The Americans responded, “Recommend you divert your course 15 degrees to the north to avoid a collision.”

The Canadians said, “Negative. You will have to divert your course 15 degrees to the south to avoid a collision.”

The Americans: “This is the captain of a U.S. Navy Ship. I say again, divert your course.”

“No. I say again, you divert your course.”

“This is the aircraft carrier USS Lincoln, the second largest ship in the United States Atlantic fleet. We are accompanied by three destroyers, three cruisers, and numerous support vessels. I demand that you change your course 15 degrees north. I say again, that is 15 degrees north or countermeasures will be undertaken to assure the safety of our ship.”

After brief moment of silence, the Canadians responded: “This is a lighthouse. It is your call.”

Sometimes we don’t like what God wants us to do, and we want Him to change course when, in reality, it is us who ought to change course.

We need to understand that God’s plans are better than ours. Having said that, it does not mean that they are always the easiest or even the most appealing at the moment. There are times when we are going through life that we might not like the plan of God. But God’s plans are always better for us in the long run.

“My thoughts are nothing like your thoughts,” says the Lord.
    “And my ways are far beyond anything you could imagine.

Isaiah 55:8, NLT

Can you say, “Yes, Lord. I am Your servant. Take me, use me, spend me.

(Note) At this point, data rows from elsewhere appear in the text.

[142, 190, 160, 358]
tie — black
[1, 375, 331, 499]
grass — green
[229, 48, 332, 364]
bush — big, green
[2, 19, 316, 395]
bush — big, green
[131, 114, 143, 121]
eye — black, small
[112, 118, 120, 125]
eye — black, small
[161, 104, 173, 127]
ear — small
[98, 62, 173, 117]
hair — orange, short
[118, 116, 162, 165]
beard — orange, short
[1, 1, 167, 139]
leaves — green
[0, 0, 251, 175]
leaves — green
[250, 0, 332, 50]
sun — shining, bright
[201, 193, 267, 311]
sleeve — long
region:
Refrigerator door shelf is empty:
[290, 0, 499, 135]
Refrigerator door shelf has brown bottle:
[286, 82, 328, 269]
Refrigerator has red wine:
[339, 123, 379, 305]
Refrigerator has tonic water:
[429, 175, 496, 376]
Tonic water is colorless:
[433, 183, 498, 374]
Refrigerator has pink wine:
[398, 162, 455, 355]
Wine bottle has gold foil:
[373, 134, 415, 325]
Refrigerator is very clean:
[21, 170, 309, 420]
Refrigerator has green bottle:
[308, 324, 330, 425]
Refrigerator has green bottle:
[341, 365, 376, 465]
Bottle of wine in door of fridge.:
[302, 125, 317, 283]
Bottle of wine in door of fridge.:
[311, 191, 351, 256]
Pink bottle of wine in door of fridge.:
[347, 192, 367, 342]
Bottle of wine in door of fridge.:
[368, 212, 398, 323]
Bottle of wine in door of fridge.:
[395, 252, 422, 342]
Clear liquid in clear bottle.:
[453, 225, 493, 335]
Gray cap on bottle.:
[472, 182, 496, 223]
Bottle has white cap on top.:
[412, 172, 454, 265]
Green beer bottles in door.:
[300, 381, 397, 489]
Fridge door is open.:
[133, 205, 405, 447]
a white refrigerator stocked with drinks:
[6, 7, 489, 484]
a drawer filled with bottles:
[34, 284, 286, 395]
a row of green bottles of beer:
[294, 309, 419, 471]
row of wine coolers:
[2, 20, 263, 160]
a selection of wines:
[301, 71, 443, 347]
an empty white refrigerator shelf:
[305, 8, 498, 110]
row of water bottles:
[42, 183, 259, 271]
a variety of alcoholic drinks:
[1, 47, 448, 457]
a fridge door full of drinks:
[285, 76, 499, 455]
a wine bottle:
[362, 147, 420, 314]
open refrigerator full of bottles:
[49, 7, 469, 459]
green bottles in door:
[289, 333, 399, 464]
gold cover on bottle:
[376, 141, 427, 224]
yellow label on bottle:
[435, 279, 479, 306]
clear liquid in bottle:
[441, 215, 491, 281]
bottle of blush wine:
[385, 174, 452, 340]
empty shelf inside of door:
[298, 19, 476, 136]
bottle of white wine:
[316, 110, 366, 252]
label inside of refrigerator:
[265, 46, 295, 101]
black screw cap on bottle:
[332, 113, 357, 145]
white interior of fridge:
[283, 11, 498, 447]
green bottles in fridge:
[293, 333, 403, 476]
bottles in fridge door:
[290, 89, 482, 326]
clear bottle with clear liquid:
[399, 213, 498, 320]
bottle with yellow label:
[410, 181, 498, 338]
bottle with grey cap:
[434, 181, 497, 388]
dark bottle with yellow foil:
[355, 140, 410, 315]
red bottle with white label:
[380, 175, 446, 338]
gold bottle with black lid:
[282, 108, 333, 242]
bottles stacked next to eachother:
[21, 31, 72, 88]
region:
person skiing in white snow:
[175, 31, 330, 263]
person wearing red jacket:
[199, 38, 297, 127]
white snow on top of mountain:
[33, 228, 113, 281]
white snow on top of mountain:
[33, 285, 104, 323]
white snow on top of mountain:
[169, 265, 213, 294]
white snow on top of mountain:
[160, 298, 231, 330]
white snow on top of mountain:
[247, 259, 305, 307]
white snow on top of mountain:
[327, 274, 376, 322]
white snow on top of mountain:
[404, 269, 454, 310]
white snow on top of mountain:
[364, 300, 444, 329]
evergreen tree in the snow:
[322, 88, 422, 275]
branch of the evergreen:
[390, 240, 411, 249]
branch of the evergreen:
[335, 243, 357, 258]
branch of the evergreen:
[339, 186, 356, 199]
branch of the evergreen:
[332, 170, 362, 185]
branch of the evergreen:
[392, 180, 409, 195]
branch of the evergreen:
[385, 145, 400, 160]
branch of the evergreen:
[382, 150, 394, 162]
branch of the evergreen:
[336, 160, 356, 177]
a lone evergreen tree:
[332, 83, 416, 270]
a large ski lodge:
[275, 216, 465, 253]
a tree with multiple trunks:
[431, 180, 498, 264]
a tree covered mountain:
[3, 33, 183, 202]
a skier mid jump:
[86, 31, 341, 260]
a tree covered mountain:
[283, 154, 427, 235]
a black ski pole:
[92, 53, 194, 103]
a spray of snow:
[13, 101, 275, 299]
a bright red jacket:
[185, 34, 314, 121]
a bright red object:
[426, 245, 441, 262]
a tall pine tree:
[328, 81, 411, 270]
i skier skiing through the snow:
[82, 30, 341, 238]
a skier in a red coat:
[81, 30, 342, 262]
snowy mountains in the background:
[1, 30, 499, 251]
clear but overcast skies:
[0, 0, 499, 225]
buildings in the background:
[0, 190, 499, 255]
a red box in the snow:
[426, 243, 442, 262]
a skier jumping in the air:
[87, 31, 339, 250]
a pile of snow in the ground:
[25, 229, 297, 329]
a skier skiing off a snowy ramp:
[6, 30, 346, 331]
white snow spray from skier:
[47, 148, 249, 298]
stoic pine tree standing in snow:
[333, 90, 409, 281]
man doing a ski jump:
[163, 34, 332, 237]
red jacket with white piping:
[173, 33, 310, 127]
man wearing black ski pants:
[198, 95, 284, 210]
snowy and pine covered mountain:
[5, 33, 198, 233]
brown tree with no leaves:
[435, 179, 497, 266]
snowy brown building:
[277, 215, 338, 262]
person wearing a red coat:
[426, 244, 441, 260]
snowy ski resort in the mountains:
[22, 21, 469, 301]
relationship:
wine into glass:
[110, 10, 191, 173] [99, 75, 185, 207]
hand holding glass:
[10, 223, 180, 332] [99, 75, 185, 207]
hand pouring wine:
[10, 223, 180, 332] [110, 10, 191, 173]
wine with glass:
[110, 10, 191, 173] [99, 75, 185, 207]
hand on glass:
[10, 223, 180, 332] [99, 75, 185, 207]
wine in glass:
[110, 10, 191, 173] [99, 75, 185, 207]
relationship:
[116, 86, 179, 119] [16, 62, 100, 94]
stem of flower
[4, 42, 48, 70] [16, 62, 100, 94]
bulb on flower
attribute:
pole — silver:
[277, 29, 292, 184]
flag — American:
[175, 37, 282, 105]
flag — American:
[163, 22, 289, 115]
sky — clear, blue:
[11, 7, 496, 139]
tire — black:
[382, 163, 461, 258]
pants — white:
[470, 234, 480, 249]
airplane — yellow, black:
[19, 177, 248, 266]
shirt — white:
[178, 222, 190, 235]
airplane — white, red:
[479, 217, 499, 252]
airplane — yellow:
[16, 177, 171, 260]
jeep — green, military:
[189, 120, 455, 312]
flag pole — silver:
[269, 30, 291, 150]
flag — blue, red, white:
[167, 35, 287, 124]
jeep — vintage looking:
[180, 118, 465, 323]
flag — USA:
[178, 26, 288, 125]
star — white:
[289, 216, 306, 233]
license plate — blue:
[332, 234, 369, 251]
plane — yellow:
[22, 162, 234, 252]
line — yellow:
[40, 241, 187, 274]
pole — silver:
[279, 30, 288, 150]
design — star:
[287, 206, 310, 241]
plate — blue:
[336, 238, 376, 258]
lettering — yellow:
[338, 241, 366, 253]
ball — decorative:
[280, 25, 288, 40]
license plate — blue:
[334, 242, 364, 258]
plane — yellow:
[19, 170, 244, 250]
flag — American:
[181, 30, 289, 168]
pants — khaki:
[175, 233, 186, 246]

Fulfill all Your holy, eternal purposes in and through my life, whatever the cost”?

That area you have insisted on controlling, that part of you you’ve just stubbornly refused to yield, where you have insisted on things being your way – it’s time to drop your sword and raise your white flag. It’s time to surrender.

Those of us with a chronic illness can find many of their issues can be resolved by this simple act of yielding to God. There will be aspects that linger, but much peace of heart and mind will can come through a quiet release of your will to Him.